_Tasks_.
A. Reproduce the passage on Supreme and cultural credibility from "Aware of the" to "drivers of desirability.".
B. Answer each question from the passage on Supreme and cultural credibility:
(i) Which firm bought half of Supreme's business?
(ii) In what year did Supreme launch?
(iii) How much spending power do Gen Z and millennial shoppers represent in the US?
C. Continue the passage on Supreme and cultural credibility, starting after its final sentence.

***** Provided text

Supreme, once operated from a single store on New York’s Lafayette Street, had quietly sold half of its business to multinational private equity firm The Carlyle Group for a reported $500 million, valuing the company at a staggering $1 billion. Many of Supreme’s long-time fans weren’t impressed, accusing the brand of “selling out,” believing that with wealthy investors involved, the brand's growth would compromise its authenticity.

Aware of the potential backlash, Supreme boss James Jebbia kept the sum of the deal under wraps for months, afraid it could damage the street cred Supreme had carefully cultivated since its launch in 1994.

Cultural credibility, after all, is the secret ingredient that turned Supreme products into status symbols for youth tribes around the world. In the process, Supreme subverted the definition of “luxury” to a point where high prices and avant-garde designs are no longer the sole drivers of desirability.

Cred is what gives Supreme’s scarce box logo tees $800 resale values and differentiates them from any other white T-shirt on the market. They are 25 years of subculture and narrative embedded in one simple item of clothing. And that is the exact example many fashion brands have tried to replicate, with only a handful succeeding.

But cultural cred is intangible. It transcends geography and demographics and isn’t created by one group alone. It's ambiguous and imbued with nuance, making it hard to define and put into practice. Brands that try to place themselves as authentic to youth culture via strategy alone are indisputably inauthentic.

Cultural cred is made up of various components, many ever-evolving, with specific overarching elements that need to coexist. Without all the pieces in place, a company risks losing resonance and longevity with the influential Gen Z and millennial generations of shoppers, which represent $350 billion of spending power in the US alone. So how do brands crack the code?

**********
***** Data records

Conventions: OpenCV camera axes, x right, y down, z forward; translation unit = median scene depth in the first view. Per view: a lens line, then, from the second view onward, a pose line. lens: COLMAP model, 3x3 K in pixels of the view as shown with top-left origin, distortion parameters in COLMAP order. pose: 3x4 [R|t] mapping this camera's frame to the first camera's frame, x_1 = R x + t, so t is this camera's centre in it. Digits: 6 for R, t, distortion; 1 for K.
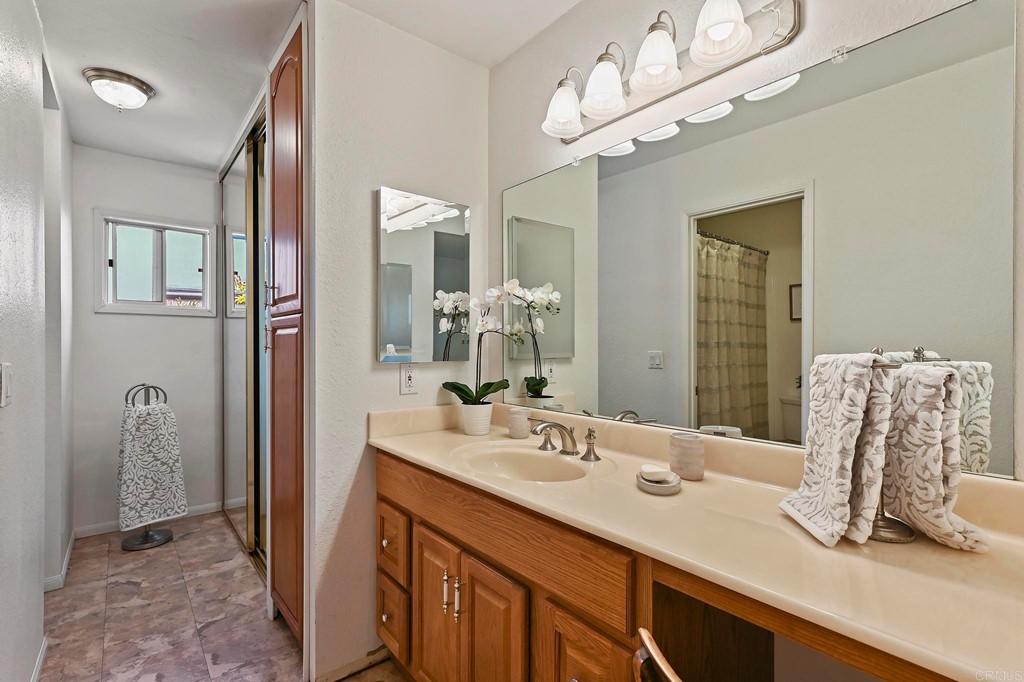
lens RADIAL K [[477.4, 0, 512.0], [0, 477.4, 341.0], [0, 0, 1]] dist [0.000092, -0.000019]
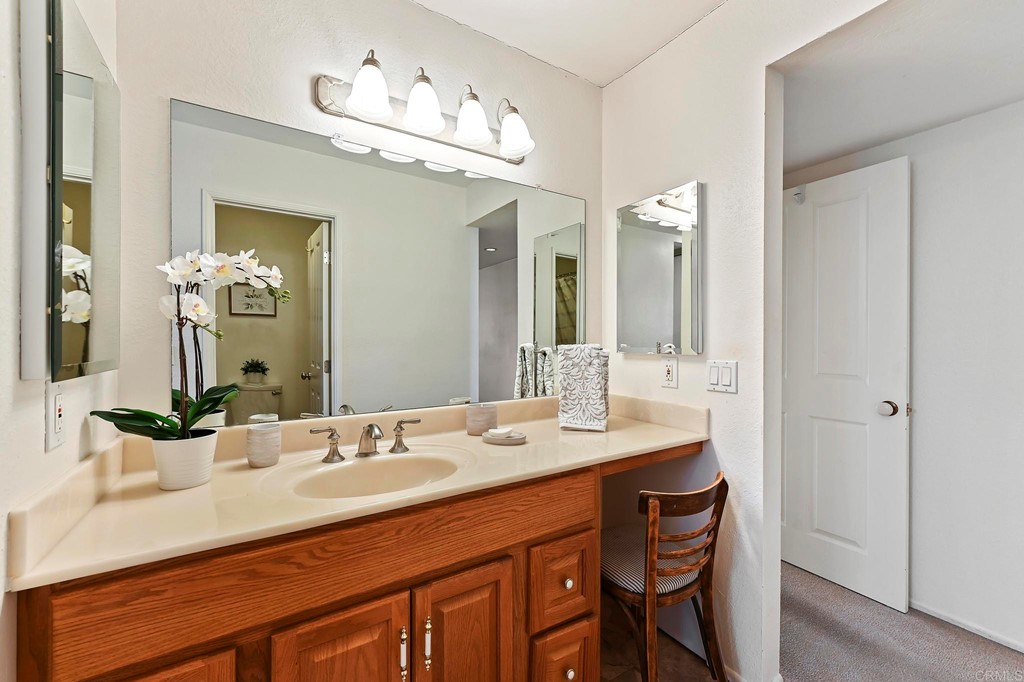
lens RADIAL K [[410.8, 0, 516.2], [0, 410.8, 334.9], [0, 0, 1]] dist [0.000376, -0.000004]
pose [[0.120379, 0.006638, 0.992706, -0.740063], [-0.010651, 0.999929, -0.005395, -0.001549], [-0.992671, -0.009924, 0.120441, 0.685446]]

**********
***** Data records

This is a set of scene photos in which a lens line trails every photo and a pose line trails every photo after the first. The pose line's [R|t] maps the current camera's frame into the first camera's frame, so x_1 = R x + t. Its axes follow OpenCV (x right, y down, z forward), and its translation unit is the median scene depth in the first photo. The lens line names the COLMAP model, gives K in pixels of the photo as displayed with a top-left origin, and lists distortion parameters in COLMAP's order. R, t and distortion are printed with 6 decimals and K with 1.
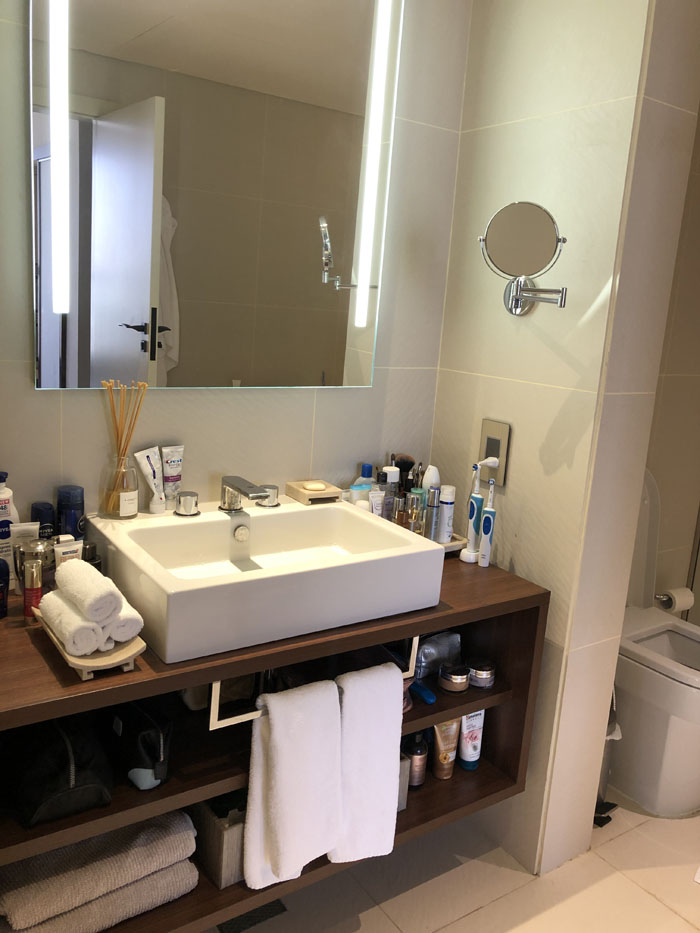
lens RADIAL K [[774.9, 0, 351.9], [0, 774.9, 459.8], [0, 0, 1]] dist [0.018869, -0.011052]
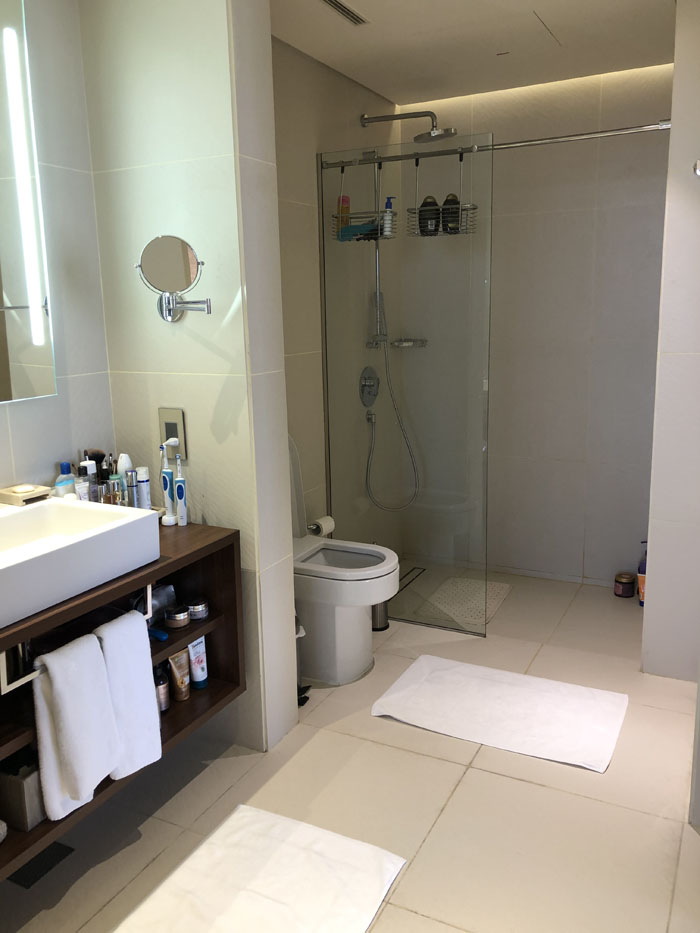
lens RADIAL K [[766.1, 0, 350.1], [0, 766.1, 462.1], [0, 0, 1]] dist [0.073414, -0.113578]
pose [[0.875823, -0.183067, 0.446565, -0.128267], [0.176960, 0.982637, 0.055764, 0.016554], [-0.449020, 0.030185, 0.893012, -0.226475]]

**********

_Per-task answers_.
A.
Aware of the potential backlash, Supreme boss James Jebbia kept the sum of the deal under wraps for months, afraid it could damage the street cred Supreme had carefully cultivated since its launch in 1994.

Cultural credibility, after all, is the secret ingredient that turned Supreme products into status symbols for youth tribes around the world. In the process, Supreme subverted the definition of “luxury” to a point where high prices and avant-garde designs are no longer the sole drivers of desirability.

B.
(i) The Carlyle Group
(ii) 1994
(iii) $350 billion

C.
Make product responsive

Core to any fashion brand is its product. For consumers, product is the trophy that both unifies them with peers and sets them apart.

“Simply, it’s about making product that young people aspire to wear,” says Sofia Prantera, the Italian-born Slam City Skates alumna and co-founder of London streetwear label Aries.

But what’s perceived as coveted today will have changed by tomorrow, with buyers expecting clothing to be designed, produced, and delivered at the electric speed of Instagram. Streetwear’s business model, rooted in easily churned-out T-shirts, hoodies, and accessories made in limited quantities and distributed through weekly drops, lends itself well to these fluctuations in desirability. For those wanting to keep up with their customers, it's vital to create products responsively.

In 2011, H&M-owned fast-fashion retailer Weekday launched Zeitgeist, a project in which T-shirts and tote bags were screen-printed in its stores. The designs reflected current affairs and spoke directly to the retailer’s Gen Z and millennial audience. Examples included “Love Wins Deutschland,” celebrating Germany becoming the 23rd country in the world to legalize same-sex marriage; “Fight Like a Girl,” in support of the Women’s March against President Trump; and “Make London Europe Again” against Brexit.

But one size doesn’t fit all. Ideally, working with collaborators should be localized to speak to specific regions. Most of all, expansion into new fields shouldn’t be forced on consumers, and brands shouldn’t forget the products that made them authentic in the first place. Think Supreme skate decks, BAPE full-zip hoodies, or visvim’s FBT shoes.

“Someone like Palace has grown very fast but it has also grown organically,” says Prantera. “They’ve retained independence and I think it shows with their output, because some of their releases aren’t necessarily commercially friendly.” In other words, it feels real.

The element of surprise can’t be overlooked either. Collaborations are often used as a tool. Although unsustainable, not only is continuously replenished (collaborative) product good for business and brand marketing, unexpected products are a clever way for fashion brands to see how their community responds to products put out in real time. It’s a way to test how far a brand can push before it strays too far from its authentic core.

Speak through, not to your audience

Relevant product alone, however, won’t be enough to engage today’s fragmented buyer. Today, being culturally relevant means one must know when, where, and how to speak to your audience. For years, traditional messaging has remained the same and, as the use of social media in the fashion industry became oversaturated, consumers have become immune to homogenous, disengaging content.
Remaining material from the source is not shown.